Is Tom Brady under more pressure to win Super Bowl with Bucs than Pats?
By Peter Panacy
Tom Brady has one thing left to prove, and that’s whether he can win a Super Bowl with the Buccaneers instead of the Patriots.
Even Tampa Bay Buccaneers quarterback Tom Brady has admitted multiple times over the years his unprecedented success in his nine Super Bowl appearances was a massive byproduct of being in one of the best possible situations as a pro football player.
He isn’t wrong. After all, getting to spend 20 years under head coach Bill Belichick of the New England Patriots, who is certainly one of if not the greatest coach of all time, put Brady into the right moment and the right time en route to establishing a dynasty.
With that dynasty broken up, though, now the focus centers on whether or not Tom Brady can win a Super Bowl outside of the New England context.

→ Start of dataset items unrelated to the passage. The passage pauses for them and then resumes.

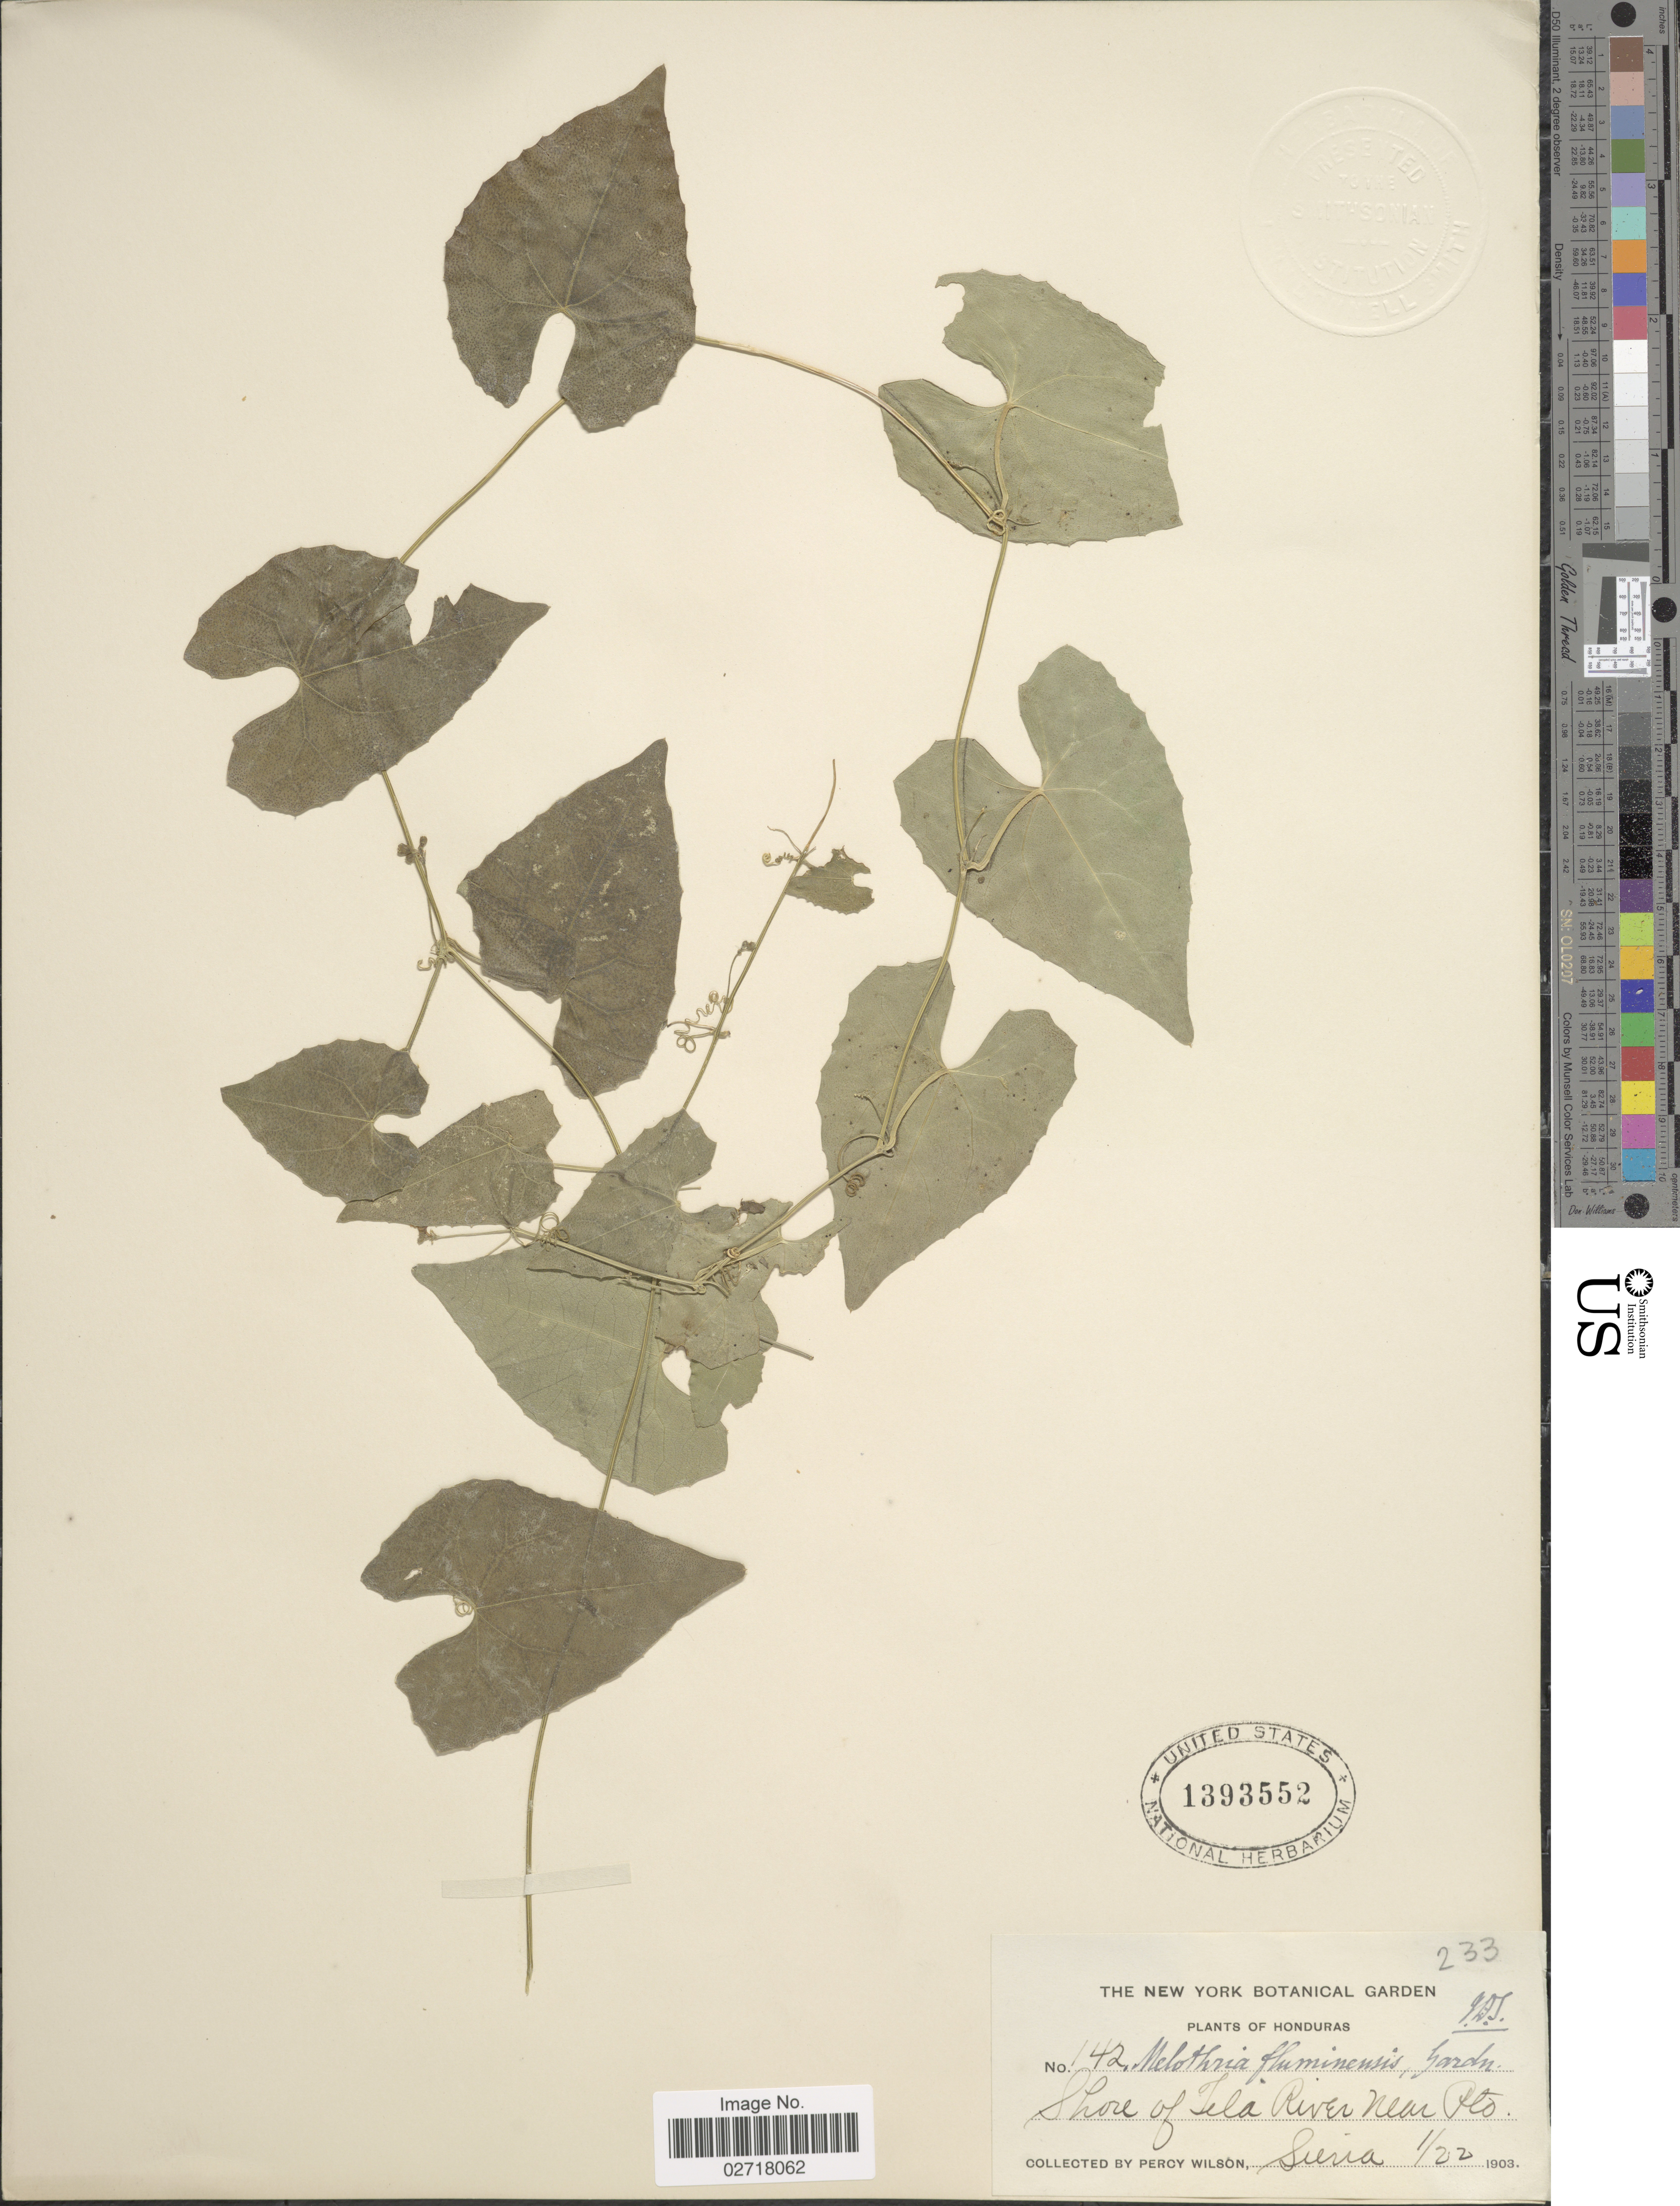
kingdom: Plantae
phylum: Tracheophyta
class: Magnoliopsida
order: Cucurbitales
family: Cucurbitaceae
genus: Melothria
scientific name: Melothria pendula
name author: L.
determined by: U.S. National Herbarium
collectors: P. Wilson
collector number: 142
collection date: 1903-01-22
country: Honduras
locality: Shore of Tela River near Pto. Sierra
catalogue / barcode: US 1393552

And in that vein, one could make the argument the pressure for the future first-ballot Hall of Famer will be bigger in Super Bowl LV with the Bucs than it ever was with the Patriots over his previous nine Super Bowl appearances.
It’s something former NFL linebacker Emmanuel Acho told Fox Sports leading up to Feb. 7.
“Brady, if you don’t win this Super Bowl, Belichick can still surpass you as soon as next season if we’re being honest,” Acho said.
Well, maybe that’s a stretch. Belichick and the Patriots, who finished 7-9 last season and missed out on the playoffs for only the fourth time in the head coach’s 21-year tenure there, are looking at a sizable rebuild in 2020 and are still on the hunt for a long-term replacement under center to pick up where Brady’s legacy left off.
But Acho’s point carries some merit.
Brady and a talented cast of Buccaneers players elsewhere on both sides of the ball proved they can get to the Super Bowl. Yet pulling off the win over quarterback Patrick Mahomes and the imposing Kansas City Chiefs will be the ultimate test.
A test that will either forever establish Brady as the difference-maker, both in New England and with Tampa Bay, or as merely a part (granted, a big one) of a beneficial situation like the one he thrived in with the Patriots for so many years.
If Brady wins his unprecedented seventh Super Bowl, there won’t be any other questions asked. It was he, not Belichick or the “Patriot Way,” that ultimately was the key X-factor in establishing a dynasty.
In this case, however, it’ll be the Tom Brady dynasty and one Buccaneers fans everywhere can enjoy.